O’Keefe has looked after her mother, who suffers from posterior cortical atrophy, for five years. She said the majority of her knowledge has come from first-hand experience.
“I’ve learned so much about Alzheimer’s that I didn’t know,” O’Keefe said. “I just thought that people lost their memory, didn’t know anybody anymore and needed to go into a nursing home. But I didn’t realize that there’s medications, violence and anger.”
O’Keefe said she wishes more information existed for first-time caregivers.
When her mother started to encounter difficulty performing routine tasks in 2011 and 2012, O’Keefe began looking for insight because she knew something was wrong.
“She used to be a really good seamstress,” O’Keefe said. “She used to sew bridal dresses at Vera’s in Madison, yet she couldn’t do something really simple that I needed her to hem for me.
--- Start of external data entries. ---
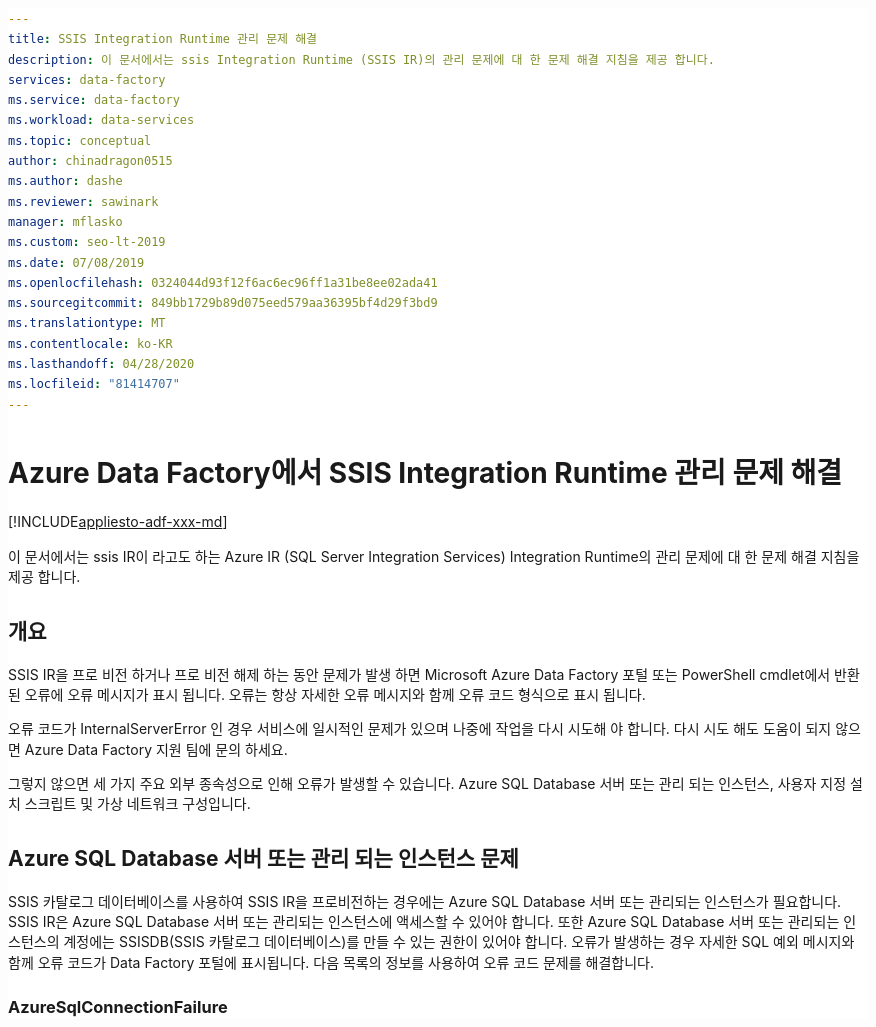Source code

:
 ```yaml
---
title: SSIS Integration Runtime 관리 문제 해결
description: 이 문서에서는 ssis Integration Runtime (SSIS IR)의 관리 문제에 대 한 문제 해결 지침을 제공 합니다.
services: data-factory
ms.service: data-factory
ms.workload: data-services
ms.topic: conceptual
author: chinadragon0515
ms.author: dashe
ms.reviewer: sawinark
manager: mflasko
ms.custom: seo-lt-2019
ms.date: 07/08/2019
ms.openlocfilehash: 0324044d93f12f6ac6ec96ff1a31be8ee02ada41
ms.sourcegitcommit: 849bb1729b89d075eed579aa36395bf4d29f3bd9
ms.translationtype: MT
ms.contentlocale: ko-KR
ms.lasthandoff: 04/28/2020
ms.locfileid: "81414707"
---
```

# <a name="troubleshoot-ssis-integration-runtime-management-in-azure-data-factory"></a>Azure Data Factory에서 SSIS Integration Runtime 관리 문제 해결

[!INCLUDE[appliesto-adf-xxx-md](includes/appliesto-adf-xxx-md.md)]

이 문서에서는 ssis IR이 라고도 하는 Azure IR (SQL Server Integration Services) Integration Runtime의 관리 문제에 대 한 문제 해결 지침을 제공 합니다.

## <a name="overview"></a>개요

SSIS IR을 프로 비전 하거나 프로 비전 해제 하는 동안 문제가 발생 하면 Microsoft Azure Data Factory 포털 또는 PowerShell cmdlet에서 반환 된 오류에 오류 메시지가 표시 됩니다. 오류는 항상 자세한 오류 메시지와 함께 오류 코드 형식으로 표시 됩니다.

오류 코드가 InternalServerError 인 경우 서비스에 일시적인 문제가 있으며 나중에 작업을 다시 시도해 야 합니다. 다시 시도 해도 도움이 되지 않으면 Azure Data Factory 지원 팀에 문의 하세요.

그렇지 않으면 세 가지 주요 외부 종속성으로 인해 오류가 발생할 수 있습니다. Azure SQL Database 서버 또는 관리 되는 인스턴스, 사용자 지정 설치 스크립트 및 가상 네트워크 구성입니다.

## <a name="azure-sql-database-server-or-managed-instance-issues"></a>Azure SQL Database 서버 또는 관리 되는 인스턴스 문제

SSIS 카탈로그 데이터베이스를 사용하여 SSIS IR을 프로비전하는 경우에는 Azure SQL Database 서버 또는 관리되는 인스턴스가 필요합니다. SSIS IR은 Azure SQL Database 서버 또는 관리되는 인스턴스에 액세스할 수 있어야 합니다. 또한 Azure SQL Database 서버 또는 관리되는 인스턴스의 계정에는 SSISDB(SSIS 카탈로그 데이터베이스)를 만들 수 있는 권한이 있어야 합니다. 오류가 발생하는 경우 자세한 SQL 예외 메시지와 함께 오류 코드가 Data Factory 포털에 표시됩니다. 다음 목록의 정보를 사용하여 오류 코드 문제를 해결합니다.

### <a name="azuresqlconnectionfailure"></a>AzureSqlConnectionFailure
And I remember thinking that was really strange.”
The literature she found on the topic was mostly science-based, O’Keefe said, and had been written by scientists and researchers. Personal stories were few and far between.
The void left her unprepared to care for a patient with Alzheimer’s disease.
“Literally overnight,” O’Keefe said, “she couldn’t be left alone. She needed 24-hour care…And as a caregiver, sometimes you can’t sleep because you’re so worried about their safety and all of that. It started to take a toll on me.”
O’Keefe reached out to the Alzheimer’s Association for assistance. The organization pointed her in the direction of resources that could help with her family’s situation, such as palliative care.
Her mother Kay has been receiving in-home hospice care for the past year and a half now.
“That’s one of the things that people need to be more educated about when they’re on this journey,” O’Keefe said, “because there are resources out there to help you people just don’t know about, unless they’ve gone through it.”
O’Keefe will participate in the Alzheimer’s Walk on Oct. 6 at James Madison Memorial High School. A release date for her memoir has not been set.